• [REQUIRED ACTION]
Pick out every line of the entries below where "pixel" occurs, and copy those lines.

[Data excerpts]
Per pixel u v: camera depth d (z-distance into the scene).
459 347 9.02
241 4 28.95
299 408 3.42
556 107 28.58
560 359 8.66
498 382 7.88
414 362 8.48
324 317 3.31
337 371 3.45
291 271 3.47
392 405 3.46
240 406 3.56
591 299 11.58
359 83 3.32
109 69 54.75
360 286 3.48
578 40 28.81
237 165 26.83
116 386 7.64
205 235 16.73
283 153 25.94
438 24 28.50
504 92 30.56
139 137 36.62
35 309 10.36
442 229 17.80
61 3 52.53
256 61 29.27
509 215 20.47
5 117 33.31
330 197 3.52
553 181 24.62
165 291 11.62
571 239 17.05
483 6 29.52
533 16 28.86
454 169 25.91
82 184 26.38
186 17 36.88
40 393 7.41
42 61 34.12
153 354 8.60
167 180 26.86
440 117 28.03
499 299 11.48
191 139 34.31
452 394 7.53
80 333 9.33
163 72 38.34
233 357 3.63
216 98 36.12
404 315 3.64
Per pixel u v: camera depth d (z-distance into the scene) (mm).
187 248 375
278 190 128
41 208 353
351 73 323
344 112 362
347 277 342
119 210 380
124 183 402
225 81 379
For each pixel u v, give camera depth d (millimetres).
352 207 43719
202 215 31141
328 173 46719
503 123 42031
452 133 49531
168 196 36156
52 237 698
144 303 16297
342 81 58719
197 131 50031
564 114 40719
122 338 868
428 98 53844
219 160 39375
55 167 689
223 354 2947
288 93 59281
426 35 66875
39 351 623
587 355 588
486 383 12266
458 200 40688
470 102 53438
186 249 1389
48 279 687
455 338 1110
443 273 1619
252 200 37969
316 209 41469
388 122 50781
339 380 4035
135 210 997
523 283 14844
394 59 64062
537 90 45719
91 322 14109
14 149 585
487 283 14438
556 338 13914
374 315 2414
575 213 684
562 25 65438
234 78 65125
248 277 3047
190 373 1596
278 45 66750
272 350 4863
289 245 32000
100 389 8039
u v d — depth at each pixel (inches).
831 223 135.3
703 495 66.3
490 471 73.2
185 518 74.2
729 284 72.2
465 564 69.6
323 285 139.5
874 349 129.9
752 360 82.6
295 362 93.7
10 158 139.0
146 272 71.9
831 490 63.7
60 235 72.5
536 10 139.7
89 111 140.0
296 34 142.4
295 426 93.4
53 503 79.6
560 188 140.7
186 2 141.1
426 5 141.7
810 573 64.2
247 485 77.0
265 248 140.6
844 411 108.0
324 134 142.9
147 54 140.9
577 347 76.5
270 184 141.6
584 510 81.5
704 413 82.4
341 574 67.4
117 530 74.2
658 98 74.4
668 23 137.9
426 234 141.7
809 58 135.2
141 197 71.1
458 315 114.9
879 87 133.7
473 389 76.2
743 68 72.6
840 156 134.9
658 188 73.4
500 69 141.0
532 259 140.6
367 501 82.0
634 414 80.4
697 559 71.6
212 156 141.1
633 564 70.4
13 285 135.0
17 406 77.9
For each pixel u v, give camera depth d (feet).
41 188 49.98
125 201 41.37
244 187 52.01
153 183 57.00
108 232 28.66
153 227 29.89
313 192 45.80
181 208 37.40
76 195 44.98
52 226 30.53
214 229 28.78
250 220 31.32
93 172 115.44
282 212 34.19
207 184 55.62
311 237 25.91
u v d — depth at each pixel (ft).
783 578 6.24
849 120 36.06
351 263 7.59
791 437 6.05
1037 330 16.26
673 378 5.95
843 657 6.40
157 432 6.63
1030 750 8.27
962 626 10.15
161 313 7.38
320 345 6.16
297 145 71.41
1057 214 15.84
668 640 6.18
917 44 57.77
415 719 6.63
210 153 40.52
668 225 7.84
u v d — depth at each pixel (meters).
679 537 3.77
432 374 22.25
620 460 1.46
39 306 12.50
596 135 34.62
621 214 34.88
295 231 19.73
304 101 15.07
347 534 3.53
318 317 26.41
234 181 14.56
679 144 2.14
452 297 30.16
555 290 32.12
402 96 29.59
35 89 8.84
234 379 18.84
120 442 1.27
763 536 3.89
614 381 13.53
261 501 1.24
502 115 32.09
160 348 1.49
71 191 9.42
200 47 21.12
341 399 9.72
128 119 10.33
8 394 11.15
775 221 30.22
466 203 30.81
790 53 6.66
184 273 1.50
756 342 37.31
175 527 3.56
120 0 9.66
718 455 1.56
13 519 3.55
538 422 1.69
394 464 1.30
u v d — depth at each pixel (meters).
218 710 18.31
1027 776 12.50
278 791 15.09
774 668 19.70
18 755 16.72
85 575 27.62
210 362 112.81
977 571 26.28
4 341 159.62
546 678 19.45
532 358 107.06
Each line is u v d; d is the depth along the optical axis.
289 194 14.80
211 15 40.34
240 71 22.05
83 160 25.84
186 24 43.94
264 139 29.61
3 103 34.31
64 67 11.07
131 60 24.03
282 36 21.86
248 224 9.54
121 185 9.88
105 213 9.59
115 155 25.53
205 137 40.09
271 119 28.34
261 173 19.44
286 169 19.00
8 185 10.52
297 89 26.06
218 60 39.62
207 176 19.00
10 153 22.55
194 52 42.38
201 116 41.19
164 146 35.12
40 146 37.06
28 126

• [ANSWER SECTION]
Per pixel u v: camera depth d (z-distance into the scene).
Per pixel u v: camera depth d (z-distance into the scene) (mm).
For each pixel u v, give camera depth d (millimetres).
u v d — depth at each pixel (inches).
For each pixel u v, give camera depth d (feet).
u v d — depth at each pixel (ft).
u v d — depth at each pixel (meters).
u v d — depth at each pixel (meters).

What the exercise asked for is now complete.